What to Expect When Teaching in Korea


Relocating abroad is without a doubt among the best experiences you can have in your teaching career, and making a difference in the lives of many is even a more fulfilling achievement. Over the past few years, Korea has become a popular destination for teachers looking to expand their horizons and immerse themselves in a foreign culture. This, of course, comes with its fair share of challenges. 

But one thing to note, however, is that Korea provides so many teaching opportunities and endless possibilities. According to the guys at https://theasianlife.com/, as long as you meet the requirements and know where the opportunities are, securing a teaching job in Korea should not be a complicated process. As far as requirements are concerned, some things you may expect may involve citizenship, education qualifications, health checks, criminal record checks, and proper documentation. 

In addition to this, as a foreign teacher in Korea, you’ll definitely enjoy the cheap cost of living, not forgetting that traveling to other Asian countries will be relatively affordable. In addition to this, there is political stability to enjoy, plus you’ll get to learn a thing or two about the Korean culture. But there are also pitfalls that you need to be aware of. 

This having been said, here’s what to expect when teaching in Korea.

Korean schools are different from those of your home country

Now, as a new teacher in Korea, it’s very easy to have the expectations that the schools there will have some similarities to those of your home country. If you’ve been offered a position in the Korean public school system, these expectations can be realistic. But you can expect things to be different when placed in Korean private schools – and for your information, private schools in Korea are known as hagwons. Work in these private schools is more demanding as compared to public schools, with the starting salary for both private and public schools being almost the same. You also need to be flexible enough if you’ve been placed in a private school. This is because they have stricter rules and in addition to this, you have to work for longer hours as compared to teaching in a public school. To help you out, you’ll want to make contact with experienced teachers to get an idea of how to navigate in your school setting.

Lesson planning

As a new teacher in Korea, planning for your very first lessons can seem challenging. But then again, this is true for any new teacher across the globe. For a smoother transition, use the available online teaching resources and bookmark anything that could be helpful in your lessons. There are also hundreds of online lesson plans readily available, including PowerPoint presentations that can make your lessons lively. Teaching a new subject or language in Korea can be challenging. Any resources to help your students understand the lesson better will surely come in handy.

The rotation cycle

In Korea, you’ll not have the luxury of teaching in a school for more than five years. The education system has a lottery system that ensures that after a five-year term, teachers to principals transfer from one school to the other. It’s not a bad system because you may get an opportunity to work in a better school or unfortunately, find yourself in the same overworked situation.

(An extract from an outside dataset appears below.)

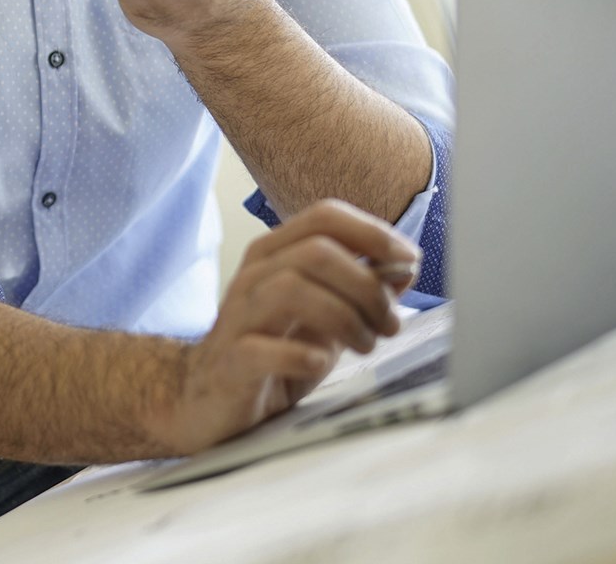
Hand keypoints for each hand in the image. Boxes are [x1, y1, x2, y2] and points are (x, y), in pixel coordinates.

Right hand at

Learning is a serious business in Korea

In Korea, all teaching staff members are subject to valuation and incentive points are earned depending on how well their schools rank, the number of workshops they attend, and points earned in exams. In addition to this, Korean high school students have the longest school hours, with the average high school student attending classes from 8 am to 9 pm. Due to high competition in joining colleges, students aim to ensure that they get into a good college. As a result, most students are forced to attend private classes or the hagwons to reinforce and accelerate learning.

Teachers are highly valued

Don’t worry about the pay scale, you still hold a valuable place in society! Koreans hold their teachers in high respect and they are seen as pillars of the education system. Unlike in most parts of the world where teachers are viewed as any other ordinary folk, you’ll like the discipline displayed by the students, though you may want to keep your distance from the parents. 

Finally, if you’re interested in moving to Korea to teach, it’s important to learn Korean or at least how to read Korean. This is because you’ll not be confined in a classroom throughout your tenure. Learning Korean will come in handy when navigating in the city, when shopping, helping your students and engaging your co-workers. Now, your experiences may be different from other teachers but it’s important that whatever you learn, you use it to inspire someone others.